The GPT in Chat GPT stands for “Generative Pre-Trained Transformer.” And although this may sound like a sort of 90s TV cartoon Megazord, it really means that it is a type of language model trained on large amounts of text data. While Chat GPT is a conversational app, a specific tool, the GPT is the brain that powers it under the hood.
In essence, Chat GPT is a chatbot designed for conversational interactions with humans. It is trained to answer a question or instruction (a prompt), and to respond to follow-up questions in a detailed manner, admitting mistakes, challenging incorrect premises, and considering content filters to avoid inappropriate use.
Chat GPT, the interface product we use and love (or hate and fear, depending on where you stand), is owned by OpenAI, and there are now many similar competing products sprouting everywhere. GPT, the processing model behind some of them, is a type of Large Language Model (LLM), an Artificial Intelligence that is trained with large amounts of data to understand and generate human language.
Let’s see what is it about in more detail.
Generative Pre-Trained Transformers
Now you know that Chat GPT and GPT are two different, but complementing things. Chat GPT has been using different iterations of GPT throughout its development, now using GPT 3.5 for its free-to-use version, and GPT 4, the most advanced model so far, for paid subscribers only. But what is exactly this Generative Pre-trained Transformer stuff?
Generative means that it is able to create new text, that is coherent and contextually relevant, depending on whatever input you feed it.
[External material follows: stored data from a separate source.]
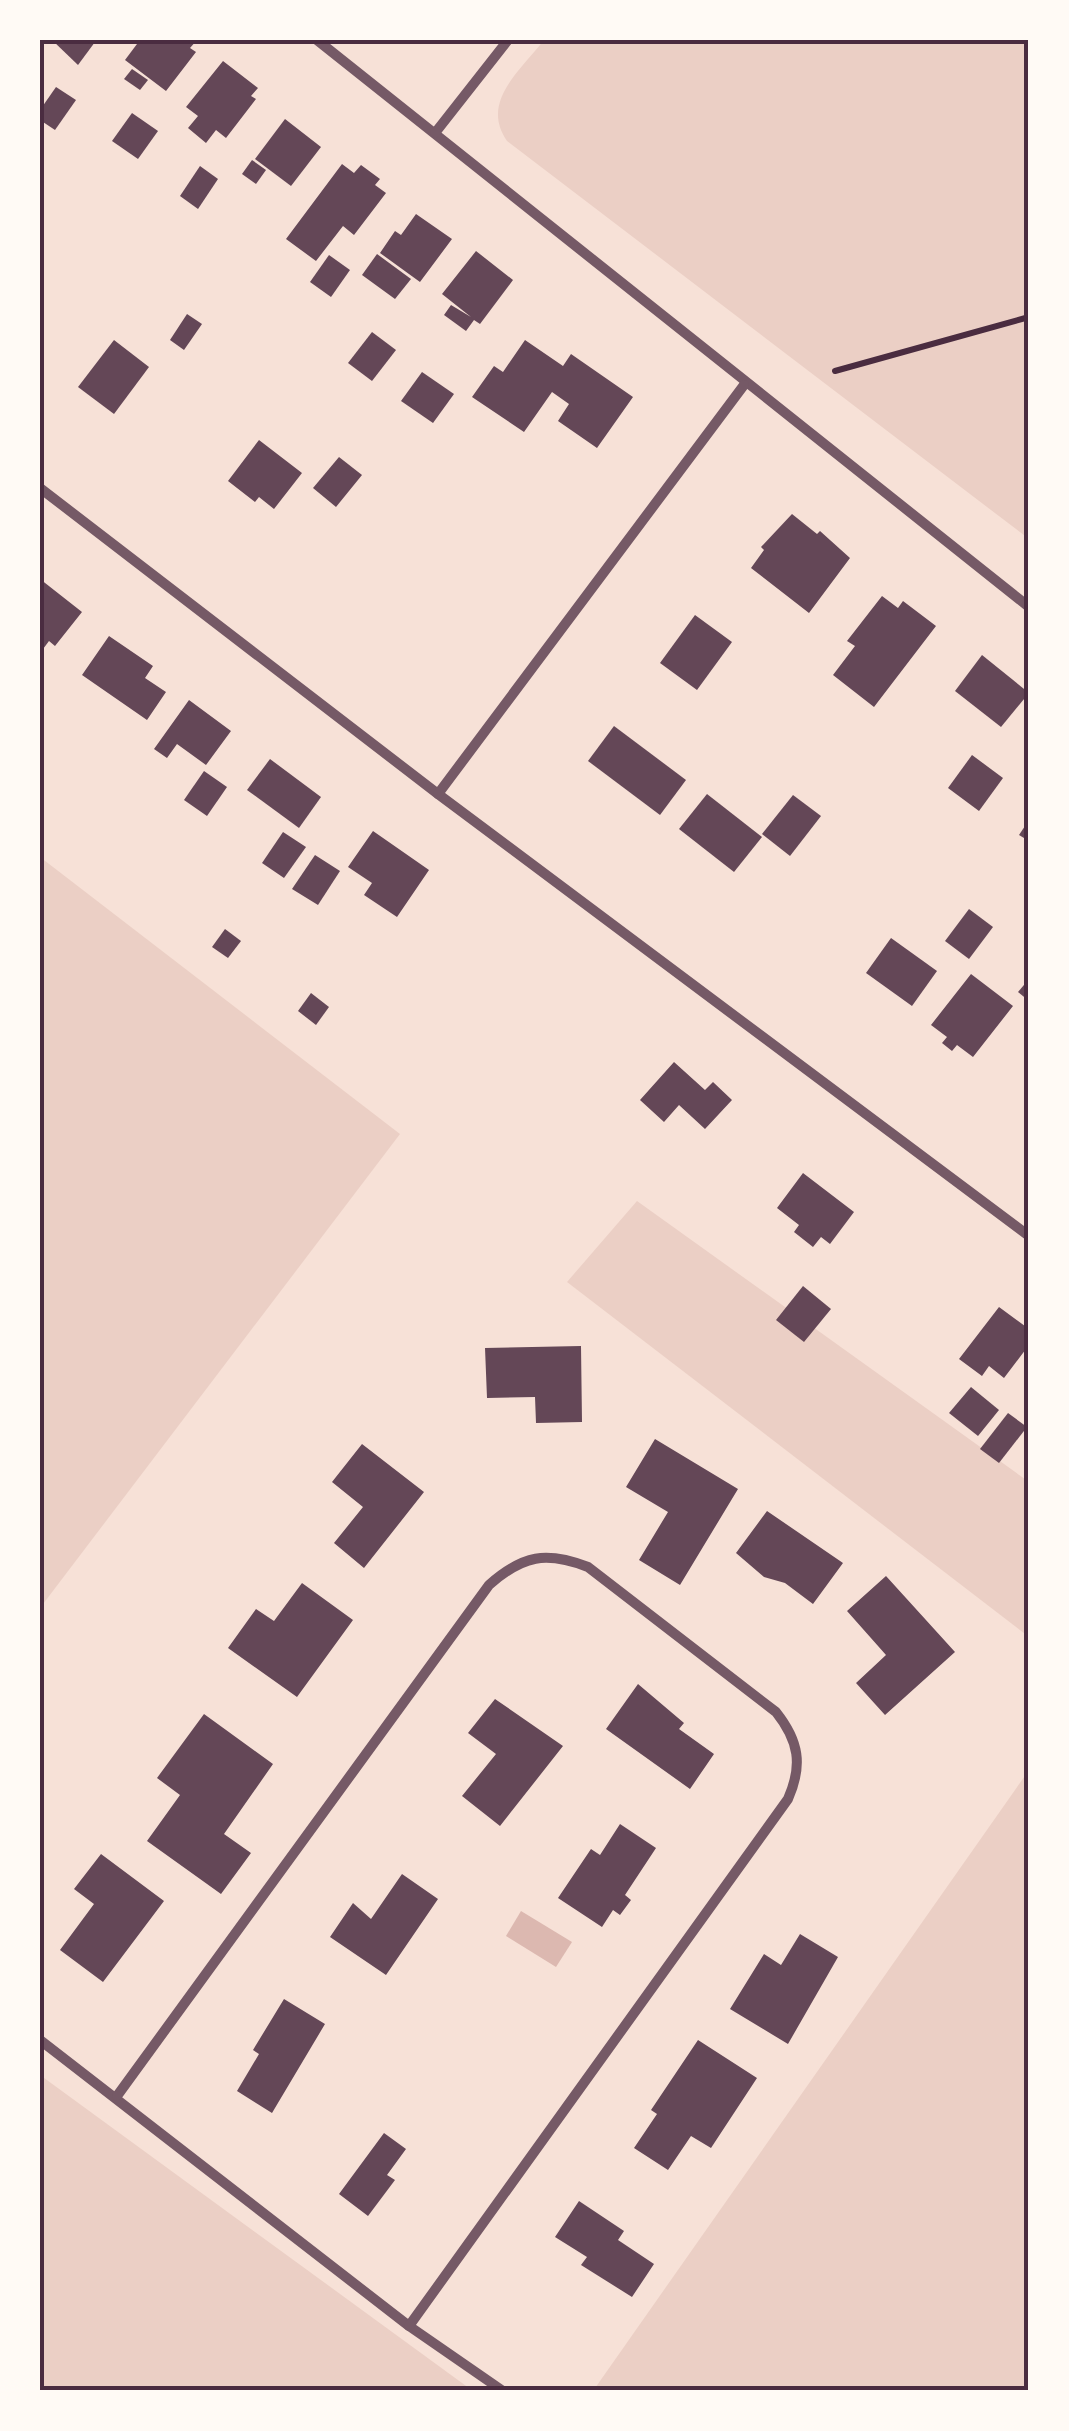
<svg xmlns="http://www.w3.org/2000/svg" width="1069" height="2431" font-family="Raleway,sans-serif">
	<style>
		.green { fill: #ebcfc5 }
		.water { fill: #dcb8b0 }
		.building { fill: #644757 }
		.lines { fill: none; stroke-linecap: round; stroke-linejoin: round }
		.path { stroke: #4a2c40; stroke-width: 6 }
		.minor { stroke: #755966; stroke-width: 10 }
		.neatline { fill: none; stroke: #4a2c40; stroke-width: 4 }
	</style>
	<rect width="100%" height="100%" fill="#f7e1d7"/>
	<g class="green">
		<path d="M544 40H1029V539L507 141C480 102 520 71 544 40Z"/>
		<polygon points="40,857 400,1134 40,1608"/>
		<polygon points="637,1201 1029,1482 1029,1637 567,1282"/>
		<polygon points="1029,1770 1029,2391 593,2391"/>
		<polygon points="40,2075 473,2391 40,2391"/>
	</g>
	<polygon class="water" points="521,1911 572,1942 556,1967 506,1936"/>
	<g class="building">
		<polygon points="52,40 93,40 95,42 78,65"/>
		<polygon points="140,40 197,40 190,48 196,52 166,91 125,60"/>
		<polygon points="223,61 258,88 251,96 256,99 226,138 216,130 206,143 188,128 198,116 186,107"/>
		<polygon points="132,69 148,80 140,90 124,79"/>
		<polygon points="56,87 76,100 55,130 40,120 40,110"/>
		<polygon points="132,113 158,131 138,159 112,141"/>
		<polygon points="285,119 321,147 291,186 255,159"/>
		<polygon points="252,160 266,170 256,184 242,174"/>
		<polygon points="342,164 354,173 361,165 380,179 375,185 386,193 354,235 343,226 316,261 286,239"/>
		<polygon points="200,166 218,179 198,209 180,196"/>
		<polygon points="416,214 452,239 420,282 380,253 395,231 401,235"/>
		<polygon points="476,251 513,280 480,324 474,320 466,331 444,315 451,305 471,317 442,294"/>
		<polygon points="377,254 411,279 395,299 362,275"/>
		<polygon points="329,255 350,270 331,297 310,282"/>
		<polygon points="187,314 202,324 184,350 170,340"/>
		<polygon points="372,332 396,350 372,381 348,363"/>
		<polygon points="114,340 149,367 114,414 78,387"/>
		<polygon points="525,340 563,366 571,354 633,397 597,448 558,421 569,404 552,392 524,432 472,397 494,366 503,372"/>
		<polygon points="422,372 454,394 433,423 401,401"/>
		<polygon points="259,440 302,473 274,509 259,497 255,502 228,481"/>
		<polygon points="339,457 362,475 336,507 313,488"/>
		<polygon points="792,514 817,534 820,531 850,558 809,613 751,568 764,550 761,547"/>
		<polygon points="40,579 82,612 55,646 49,641 40,653"/>
		<polygon points="882,596 898,608 903,601 936,626 874,707 833,675 855,646 847,641"/>
		<polygon points="695,615 732,642 697,690 660,663"/>
		<polygon points="109,636 153,666 145,678 166,692 147,720 82,675"/>
		<polygon points="982,655 1029,693 1001,727 955,691"/>
		<polygon points="189,700 231,731 206,765 177,744 167,758 154,749"/>
		<polygon points="614,726 686,780 660,815 588,761"/>
		<polygon points="972,755 1003,778 979,811 948,788"/>
		<polygon points="270,759 321,797 299,828 247,790"/>
		<polygon points="204,771 227,787 207,816 184,800"/>
		<polygon points="707,794 762,837 734,872 679,829"/>
		<polygon points="793,795 821,816 790,856 762,834"/>
		<polygon points="1029,820 1029,841 1019,835"/>
		<polygon points="373,831 429,870 397,917 364,895 372,883 348,867"/>
		<polygon points="283,832 306,847 284,878 262,863"/>
		<polygon points="315,855 340,871 318,905 292,889"/>
		<polygon points="969,909 993,927 969,959 945,941"/>
		<polygon points="225,929 241,941 228,958 212,947"/>
		<polygon points="891,938 937,971 912,1006 866,973"/>
		<polygon points="971,974 1013,1006 973,1057 957,1045 952,1051 942,1043 947,1037 931,1025"/>
		<polygon points="1029,979 1029,1001 1018,992"/>
		<polygon points="311,993 329,1007 316,1025 298,1011"/>
		<polygon points="674,1062 705,1090 713,1082 732,1100 705,1129 679,1105 664,1122 640,1100"/>
		<polygon points="803,1173 854,1212 830,1244 821,1237 813,1247 794,1232 799,1225 777,1208"/>
		<polygon points="803,1286 831,1309 804,1342 776,1320"/>
		<polygon points="999,1307 1029,1329 1029,1345 1004,1378 989,1366 982,1376 959,1359"/>
		<polygon points="581,1346 582,1422 536,1423 535,1397 487,1398 485,1348"/>
		<polygon points="971,1387 999,1410 978,1436 949,1413"/>
		<polygon points="1008,1413 1027,1427 999,1463 980,1449"/>
		<polygon points="655,1439 738,1489 680,1585 639,1560 668,1512 626,1487"/>
		<polygon points="362,1444 424,1492 364,1568 334,1543 363,1507 332,1482"/>
		<polygon points="767,1511 843,1563 813,1604 785,1583 764,1577 736,1553"/>
		<polygon points="886,1576 955,1652 885,1715 856,1683 886,1655 847,1611"/>
		<polygon points="302,1583 353,1620 297,1697 228,1648 256,1609 274,1621"/>
		<polygon points="638,1684 684,1723 679,1729 714,1754 690,1789 606,1729"/>
		<polygon points="495,1699 563,1746 500,1826 462,1796 496,1754 468,1733"/>
		<polygon points="204,1714 273,1764 224,1834 251,1853 221,1894 147,1841 180,1795 157,1778"/>
		<polygon points="620,1824 656,1848 625,1895 631,1900 620,1915 613,1910 602,1927 558,1898 591,1849 600,1855"/>
		<polygon points="101,1854 164,1901 103,1982 60,1950 94,1904 74,1889"/>
		<polygon points="402,1874 438,1899 386,1975 330,1937 353,1903 371,1919"/>
		<polygon points="800,1934 838,1957 788,2044 730,2009 764,1954 781,1965"/>
		<polygon points="284,1999 325,2024 272,2113 237,2091 259,2054 253,2050"/>
		<polygon points="698,2040 757,2078 711,2148 691,2136 668,2170 634,2148 657,2114 651,2110"/>
		<polygon points="384,2133 406,2149 387,2175 395,2180 368,2216 339,2194"/>
		<polygon points="579,2201 624,2231 618,2240 654,2264 632,2297 581,2265 587,2257 555,2237"/>
	</g>
	<g class="lines">
		<polyline class="path" points="835,371 1029,317"/>
		<g class="minor">
			<polyline points="317,40 1029,607"/>
			<polyline points="435,133 508,40"/>
			<polyline points="40,488 438,794 1029,1236"/>
			<polyline points="438,794 744,385"/>
			<polyline points="40,2040 409,2326 503,2391"/>
			<path d="M117 2096 489 1585C523 1555 546 1551 588 1567L776 1712C799 1741 803 1765 788 1799L409 2326"/>
		</g>
	</g>
	<rect width="1069" height="2431" fill="none" stroke="#fffaf5" stroke-width="85"/>
	<rect x="42" y="42" width="984" height="2346" class="neatline"/>
</svg>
This is what gives it its conversational attributes, which make it seem like you are talking to a reacting person and not a predetermined static robot (like your old-fashioned, standard banking bots, for example).
Pre-trained refers to the large amounts of text data that are fed to the model so it can learn to respond to prompts in a human fashion. This learning is done with no specific task in mind, other than familiarizing the model with how human language works: its grammar, patterns, and semantic uses.
Transformer indicates the deep learning architecture that actually powers GPTs (and other AI models). It was actually proposed fairly recently, in 2017, through a research paper by Ashish Vaswani et al. called Attention Is All You Need.
The principle behind it is a self-attention mechanism, which weighs and scores the importance of each word in a sentence, and how it relates to and depends on other words in that same sentence. Its introduction meant higher-skilled language models that resembled more human language, which need less time to train than older models.
Large Language Models And Other Forms Of AI
GPTs are just one specific type (developed by Open AI) of a larger category of Large Language Models. Simply put, LLMs are AI models trained on large data to understand and generate human language.
GPT is not the only one of these LLMs, with several companies designing and developing their own models that use similar or different architectures.
BERT and T5, for example, are LLMs developed by Google with predictive and generative language purposes. And RoBERTa is an enhanced model of BERT made by Facebook AI for natural language understanding and sentiment analysis.
In the end, LLMs are just one among many possible applications of Artificial Intelligence systems. AI is a whole computer science field devoted to developing intelligent systems capable of learning, which are able to perform tasks that would normally require human intelligence.
When Could AI Overtake Human Performance is a whole different question.